The letter, known as a Form FDA-483, is regularly sent to companies to explain any deficient findings uncovered during the course of an inspection. If the findings are not sufficiently corrected, the findings can also form the basis of a Warning Letter, which details preliminary and other pending agency actions against the firm.
In the case of Tennessee-based Main Street Family Pharmacy, FDA inspectors found a motley mélange of deficiencies that ranged from the serious to the curious.
For example, the company allegedly kept no records of equipment cleaning, maintenance or use, making it impossible for investigators to determine where a particular lot of product was manufactured inside the facility. Neither could investigators determine whether endotoxin testing had actually been conducted on finished product lots.
The company's clean rooms are also anything but, according to FDA's Form 483. "Product splatter" was observed in several areas, including around the hoods used to compound the drugs; products brought into the clean room were not disinfected before being placed on supposedly clean surfaces; a disinfected gown was placed on a normal coat rack outside of the room.
The clean room also had a number of unusual deficiencies, FDA alleged. For example, a motor used for the lyophilization unit was leaking oil onto a paper towel which had apparently been placed there to collect the oil. In another instance, investigators observed two spiders in the company's ISO 6 clean room.

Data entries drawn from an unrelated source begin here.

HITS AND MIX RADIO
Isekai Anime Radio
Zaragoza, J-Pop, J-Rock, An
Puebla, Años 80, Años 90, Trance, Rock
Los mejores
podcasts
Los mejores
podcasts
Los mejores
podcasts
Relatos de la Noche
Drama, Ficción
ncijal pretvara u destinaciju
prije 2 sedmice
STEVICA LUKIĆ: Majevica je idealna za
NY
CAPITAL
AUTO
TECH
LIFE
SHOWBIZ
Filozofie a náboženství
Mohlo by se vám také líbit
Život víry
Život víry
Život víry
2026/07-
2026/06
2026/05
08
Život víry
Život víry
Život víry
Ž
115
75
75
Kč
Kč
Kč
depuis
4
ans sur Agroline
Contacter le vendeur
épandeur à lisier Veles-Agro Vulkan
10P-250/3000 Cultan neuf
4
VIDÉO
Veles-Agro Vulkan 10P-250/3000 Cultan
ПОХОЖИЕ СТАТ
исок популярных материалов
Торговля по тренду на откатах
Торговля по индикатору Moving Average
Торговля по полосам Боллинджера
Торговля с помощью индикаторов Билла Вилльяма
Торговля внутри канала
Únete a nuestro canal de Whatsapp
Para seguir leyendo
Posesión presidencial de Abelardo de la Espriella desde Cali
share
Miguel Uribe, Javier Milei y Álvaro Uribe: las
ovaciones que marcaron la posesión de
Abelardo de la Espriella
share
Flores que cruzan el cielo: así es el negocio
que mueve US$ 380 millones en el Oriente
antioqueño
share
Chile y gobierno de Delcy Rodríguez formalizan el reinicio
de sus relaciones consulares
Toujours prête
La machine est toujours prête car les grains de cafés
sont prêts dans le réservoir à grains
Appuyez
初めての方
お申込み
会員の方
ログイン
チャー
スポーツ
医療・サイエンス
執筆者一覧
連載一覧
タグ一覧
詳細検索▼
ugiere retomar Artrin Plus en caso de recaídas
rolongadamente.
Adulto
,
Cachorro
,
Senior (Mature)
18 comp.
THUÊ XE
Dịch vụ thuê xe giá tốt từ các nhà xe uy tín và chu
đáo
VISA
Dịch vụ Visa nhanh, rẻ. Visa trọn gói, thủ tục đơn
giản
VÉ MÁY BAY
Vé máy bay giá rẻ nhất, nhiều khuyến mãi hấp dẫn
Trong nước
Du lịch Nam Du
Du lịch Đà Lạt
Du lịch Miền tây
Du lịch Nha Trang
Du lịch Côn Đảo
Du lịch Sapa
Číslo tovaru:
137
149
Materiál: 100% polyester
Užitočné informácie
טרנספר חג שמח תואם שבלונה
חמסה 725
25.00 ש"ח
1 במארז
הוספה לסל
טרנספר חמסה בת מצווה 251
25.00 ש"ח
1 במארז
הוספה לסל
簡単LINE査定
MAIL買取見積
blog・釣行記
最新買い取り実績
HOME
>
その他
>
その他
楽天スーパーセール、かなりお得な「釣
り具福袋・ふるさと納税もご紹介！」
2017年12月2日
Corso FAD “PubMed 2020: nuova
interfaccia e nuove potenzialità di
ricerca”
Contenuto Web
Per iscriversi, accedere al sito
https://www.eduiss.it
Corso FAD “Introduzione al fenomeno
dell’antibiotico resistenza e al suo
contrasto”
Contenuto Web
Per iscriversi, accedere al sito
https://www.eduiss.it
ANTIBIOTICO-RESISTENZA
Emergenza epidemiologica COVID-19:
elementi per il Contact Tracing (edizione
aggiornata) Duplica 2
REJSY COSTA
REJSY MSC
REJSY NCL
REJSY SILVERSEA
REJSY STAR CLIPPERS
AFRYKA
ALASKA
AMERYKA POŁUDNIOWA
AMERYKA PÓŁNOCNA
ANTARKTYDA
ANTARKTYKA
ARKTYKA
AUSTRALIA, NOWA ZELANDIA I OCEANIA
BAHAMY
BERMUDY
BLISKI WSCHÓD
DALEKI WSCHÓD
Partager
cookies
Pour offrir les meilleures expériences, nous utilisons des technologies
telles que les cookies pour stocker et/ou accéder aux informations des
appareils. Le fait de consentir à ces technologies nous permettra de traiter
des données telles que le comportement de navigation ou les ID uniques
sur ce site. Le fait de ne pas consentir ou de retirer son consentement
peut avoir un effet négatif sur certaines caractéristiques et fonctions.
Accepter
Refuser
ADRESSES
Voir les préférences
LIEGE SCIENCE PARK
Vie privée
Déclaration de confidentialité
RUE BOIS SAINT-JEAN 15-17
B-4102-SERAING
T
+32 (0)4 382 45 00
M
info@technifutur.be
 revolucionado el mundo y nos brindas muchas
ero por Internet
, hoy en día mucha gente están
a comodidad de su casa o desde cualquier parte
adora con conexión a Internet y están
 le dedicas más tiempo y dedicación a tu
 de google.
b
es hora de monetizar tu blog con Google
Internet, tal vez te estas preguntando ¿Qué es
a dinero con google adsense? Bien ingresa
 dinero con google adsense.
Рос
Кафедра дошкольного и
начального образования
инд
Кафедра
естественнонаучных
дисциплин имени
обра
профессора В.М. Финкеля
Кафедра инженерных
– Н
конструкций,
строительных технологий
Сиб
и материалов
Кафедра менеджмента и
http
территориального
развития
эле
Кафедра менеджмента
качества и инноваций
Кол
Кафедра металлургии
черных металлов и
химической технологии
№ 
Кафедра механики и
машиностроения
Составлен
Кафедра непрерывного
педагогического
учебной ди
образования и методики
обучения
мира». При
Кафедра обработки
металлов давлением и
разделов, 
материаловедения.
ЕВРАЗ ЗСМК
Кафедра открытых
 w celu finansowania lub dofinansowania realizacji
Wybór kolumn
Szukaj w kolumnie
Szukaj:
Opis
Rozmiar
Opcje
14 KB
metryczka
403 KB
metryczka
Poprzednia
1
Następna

A Laundry List of Problems

From there, FDA noted a lengthy list of other violations, including:
  • Unsterile wipes used to clean the ISO 5 hoods in the clean room
  • Cracked floor tiles in the clean room
  • Vials intended for use with sterile injectable products were stored "open to the environment" for hours at a time when not actively being used
  • Employees who were not properly covered to assure sterile manufacturing
  • Some vials were overfilled by more than 25%, but the company did not investigate the discrepancy
The company did not maintain any written procedures for the product and process controls to make sure its products meet intended standards for identity, strength, quality and purity
The release of the 483 comes just weeks after FDA first announced it had found contamination in the company's products, which were nearly identical to ones that led to a massive multi-state outbreak of fungal meningitis. That outbreak has prompted legislators to consider new authorities for FDA to regulate compounding pharmacies. That legislation is currently stalled in the House, where its passage remains uncertain.